### Belirtilen hedef 1
Sayfa metninden sonra gelen satırlarda "phylum: Arthropoda" içeren satırdan başlayın, "genus: Leontodon" içeren satırla bitirin ve bu aralıktaki satırları hiçbir değişiklik yapmadan yeniden yazın.

··· Sayfa metni ···

Materyalizme göre ise günümüzün bencil ve bireyci insan tipi, -insanın bilinci, içinde bulunduğu maddi koşullarca şekillendirildiği için- bu düzenin ürünüdür ve düzeni değiştirip komünizmi kurduğumuzda, bu yeni düzenin içine doğan bebekler o nesnel ortamda, ortama uygun şekilde bir bilinç seviyesinde olacaklardır. Yani paylaşımcı, eşitlikçi, toplumun çıkarını düşünen v.s. bir karakter. Yani komünizm kendi insan modelini de yaratacaktır(her düzen gibi) ve tam da bu sebeple ''uygulanamaz olduğu'' iddiası geçersizdir.

Uygulanabilir (ve uygulanmis) sekilleri basarisizliga ugramis, sistemi bizzat yasayanlar o sistemden kacmis ve kapitalizme siginmislardir.

···

### Belirtilen hedef 2
Yukarıdaki sayfa metninin tamamını aynen yineleyin.

··· Görev malzemesi ···

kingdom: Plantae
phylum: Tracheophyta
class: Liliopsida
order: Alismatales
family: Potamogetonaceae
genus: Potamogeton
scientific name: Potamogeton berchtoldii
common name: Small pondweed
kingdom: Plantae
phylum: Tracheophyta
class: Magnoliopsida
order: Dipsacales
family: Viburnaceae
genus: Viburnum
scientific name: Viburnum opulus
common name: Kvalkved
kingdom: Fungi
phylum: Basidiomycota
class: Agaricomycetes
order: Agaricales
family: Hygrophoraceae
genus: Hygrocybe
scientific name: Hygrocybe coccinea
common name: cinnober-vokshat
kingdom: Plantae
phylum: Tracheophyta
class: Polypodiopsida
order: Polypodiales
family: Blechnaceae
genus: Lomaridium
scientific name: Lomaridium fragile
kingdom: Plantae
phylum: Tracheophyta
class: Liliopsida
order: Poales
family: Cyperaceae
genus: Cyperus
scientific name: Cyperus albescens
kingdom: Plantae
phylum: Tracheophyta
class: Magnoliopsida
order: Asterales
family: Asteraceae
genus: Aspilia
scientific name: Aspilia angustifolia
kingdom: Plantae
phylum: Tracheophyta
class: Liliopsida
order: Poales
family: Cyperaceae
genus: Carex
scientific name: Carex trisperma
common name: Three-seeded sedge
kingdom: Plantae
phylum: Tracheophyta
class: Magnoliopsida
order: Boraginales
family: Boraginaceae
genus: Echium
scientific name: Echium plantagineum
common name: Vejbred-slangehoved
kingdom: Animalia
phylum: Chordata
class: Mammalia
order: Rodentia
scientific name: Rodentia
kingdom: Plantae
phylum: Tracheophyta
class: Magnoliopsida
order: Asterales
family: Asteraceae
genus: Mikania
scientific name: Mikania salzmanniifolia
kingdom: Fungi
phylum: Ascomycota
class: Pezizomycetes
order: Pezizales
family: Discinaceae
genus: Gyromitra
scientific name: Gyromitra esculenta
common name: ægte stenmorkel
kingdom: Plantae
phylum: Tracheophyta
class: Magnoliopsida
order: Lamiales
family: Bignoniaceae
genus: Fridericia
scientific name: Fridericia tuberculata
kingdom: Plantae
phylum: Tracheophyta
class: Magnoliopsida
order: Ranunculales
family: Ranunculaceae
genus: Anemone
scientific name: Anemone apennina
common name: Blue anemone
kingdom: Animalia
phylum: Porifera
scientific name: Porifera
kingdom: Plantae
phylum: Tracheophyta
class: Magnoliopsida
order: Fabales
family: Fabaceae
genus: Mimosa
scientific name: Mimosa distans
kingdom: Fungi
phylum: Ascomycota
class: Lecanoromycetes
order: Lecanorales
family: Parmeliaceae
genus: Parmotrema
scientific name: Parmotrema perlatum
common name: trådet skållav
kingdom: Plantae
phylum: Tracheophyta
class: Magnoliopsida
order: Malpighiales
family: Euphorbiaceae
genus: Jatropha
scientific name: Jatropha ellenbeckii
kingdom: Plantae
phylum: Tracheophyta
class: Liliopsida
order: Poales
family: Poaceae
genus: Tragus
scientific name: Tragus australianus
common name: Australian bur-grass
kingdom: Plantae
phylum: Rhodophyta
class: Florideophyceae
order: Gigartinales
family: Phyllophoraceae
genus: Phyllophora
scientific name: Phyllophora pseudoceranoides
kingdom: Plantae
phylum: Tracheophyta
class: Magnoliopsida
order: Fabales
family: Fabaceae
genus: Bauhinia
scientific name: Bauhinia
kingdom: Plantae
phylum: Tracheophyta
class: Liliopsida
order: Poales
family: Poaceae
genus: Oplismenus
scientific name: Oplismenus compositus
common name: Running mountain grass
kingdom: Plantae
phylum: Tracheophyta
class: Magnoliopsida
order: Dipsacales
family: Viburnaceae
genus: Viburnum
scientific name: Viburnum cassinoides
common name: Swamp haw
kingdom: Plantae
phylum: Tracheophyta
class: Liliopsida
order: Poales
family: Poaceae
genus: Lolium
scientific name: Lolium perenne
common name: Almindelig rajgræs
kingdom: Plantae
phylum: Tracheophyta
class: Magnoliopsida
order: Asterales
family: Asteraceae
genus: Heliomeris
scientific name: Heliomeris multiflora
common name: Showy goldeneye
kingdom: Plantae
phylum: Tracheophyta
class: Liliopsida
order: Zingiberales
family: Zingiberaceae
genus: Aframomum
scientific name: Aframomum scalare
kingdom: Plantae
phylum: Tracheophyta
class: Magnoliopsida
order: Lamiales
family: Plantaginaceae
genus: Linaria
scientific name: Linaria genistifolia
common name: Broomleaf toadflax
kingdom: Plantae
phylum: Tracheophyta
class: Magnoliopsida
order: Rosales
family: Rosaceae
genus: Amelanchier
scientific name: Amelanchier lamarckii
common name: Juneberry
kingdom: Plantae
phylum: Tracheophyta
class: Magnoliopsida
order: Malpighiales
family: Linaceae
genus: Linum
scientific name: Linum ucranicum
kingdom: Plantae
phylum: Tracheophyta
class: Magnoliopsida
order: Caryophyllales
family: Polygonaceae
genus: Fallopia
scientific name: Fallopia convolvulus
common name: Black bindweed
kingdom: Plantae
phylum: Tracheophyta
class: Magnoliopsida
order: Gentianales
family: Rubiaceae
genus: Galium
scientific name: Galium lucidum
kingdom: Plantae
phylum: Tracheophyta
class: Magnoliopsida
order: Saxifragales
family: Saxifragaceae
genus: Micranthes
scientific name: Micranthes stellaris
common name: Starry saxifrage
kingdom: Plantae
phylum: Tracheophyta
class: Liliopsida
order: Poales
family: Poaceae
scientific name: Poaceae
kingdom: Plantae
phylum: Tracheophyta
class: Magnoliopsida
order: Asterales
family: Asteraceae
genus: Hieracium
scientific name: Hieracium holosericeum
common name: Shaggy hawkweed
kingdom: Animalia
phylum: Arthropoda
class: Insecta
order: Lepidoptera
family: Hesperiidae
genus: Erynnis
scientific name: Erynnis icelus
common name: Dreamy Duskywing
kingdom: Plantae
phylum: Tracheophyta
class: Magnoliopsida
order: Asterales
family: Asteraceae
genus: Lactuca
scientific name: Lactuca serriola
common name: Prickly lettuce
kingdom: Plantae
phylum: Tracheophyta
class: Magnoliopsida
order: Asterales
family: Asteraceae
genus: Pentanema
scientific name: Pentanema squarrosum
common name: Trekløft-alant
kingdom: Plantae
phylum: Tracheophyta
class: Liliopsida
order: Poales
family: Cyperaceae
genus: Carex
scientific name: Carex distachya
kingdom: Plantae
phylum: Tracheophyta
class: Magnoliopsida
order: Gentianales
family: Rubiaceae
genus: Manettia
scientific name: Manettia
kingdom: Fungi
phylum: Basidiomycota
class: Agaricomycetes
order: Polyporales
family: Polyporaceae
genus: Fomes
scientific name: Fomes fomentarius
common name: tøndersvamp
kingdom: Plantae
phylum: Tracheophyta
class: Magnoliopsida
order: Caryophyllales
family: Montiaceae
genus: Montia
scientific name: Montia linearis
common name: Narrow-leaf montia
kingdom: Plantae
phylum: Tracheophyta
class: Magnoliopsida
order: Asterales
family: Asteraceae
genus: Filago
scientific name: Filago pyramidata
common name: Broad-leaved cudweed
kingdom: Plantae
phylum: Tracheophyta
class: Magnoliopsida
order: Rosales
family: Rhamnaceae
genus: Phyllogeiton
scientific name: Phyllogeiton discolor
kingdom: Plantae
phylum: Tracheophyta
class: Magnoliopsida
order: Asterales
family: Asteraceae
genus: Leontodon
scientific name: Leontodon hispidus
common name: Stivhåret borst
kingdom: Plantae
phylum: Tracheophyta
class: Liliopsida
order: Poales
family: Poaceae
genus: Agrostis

···

### Yanıt 1
phylum: Arthropoda
class: Insecta
order: Lepidoptera
family: Hesperiidae
genus: Erynnis
scientific name: Erynnis icelus
common name: Dreamy Duskywing
kingdom: Plantae
phylum: Tracheophyta
class: Magnoliopsida
order: Asterales
family: Asteraceae
genus: Lactuca
scientific name: Lactuca serriola
common name: Prickly lettuce
kingdom: Plantae
phylum: Tracheophyta
class: Magnoliopsida
order: Asterales
family: Asteraceae
genus: Pentanema
scientific name: Pentanema squarrosum
common name: Trekløft-alant
kingdom: Plantae
phylum: Tracheophyta
class: Liliopsida
order: Poales
family: Cyperaceae
genus: Carex
scientific name: Carex distachya
kingdom: Plantae
phylum: Tracheophyta
class: Magnoliopsida
order: Gentianales
family: Rubiaceae
genus: Manettia
scientific name: Manettia
kingdom: Fungi
phylum: Basidiomycota
class: Agaricomycetes
order: Polyporales
family: Polyporaceae
genus: Fomes
scientific name: Fomes fomentarius
common name: tøndersvamp
kingdom: Plantae
phylum: Tracheophyta
class: Magnoliopsida
order: Caryophyllales
family: Montiaceae
genus: Montia
scientific name: Montia linearis
common name: Narrow-leaf montia
kingdom: Plantae
phylum: Tracheophyta
class: Magnoliopsida
order: Asterales
family: Asteraceae
genus: Filago
scientific name: Filago pyramidata
common name: Broad-leaved cudweed
kingdom: Plantae
phylum: Tracheophyta
class: Magnoliopsida
order: Rosales
family: Rhamnaceae
genus: Phyllogeiton
scientific name: Phyllogeiton discolor
kingdom: Plantae
phylum: Tracheophyta
class: Magnoliopsida
order: Asterales
family: Asteraceae
genus: Leontodon

### Yanıt 2
Materyalizme göre ise günümüzün bencil ve bireyci insan tipi, -insanın bilinci, içinde bulunduğu maddi koşullarca şekillendirildiği için- bu düzenin ürünüdür ve düzeni değiştirip komünizmi kurduğumuzda, bu yeni düzenin içine doğan bebekler o nesnel ortamda, ortama uygun şekilde bir bilinç seviyesinde olacaklardır. Yani paylaşımcı, eşitlikçi, toplumun çıkarını düşünen v.s. bir karakter. Yani komünizm kendi insan modelini de yaratacaktır(her düzen gibi) ve tam da bu sebeple ''uygulanamaz olduğu'' iddiası geçersizdir.

Uygulanabilir (ve uygulanmis) sekilleri basarisizliga ugramis, sistemi bizzat yasayanlar o sistemden kacmis ve kapitalizme siginmislardir.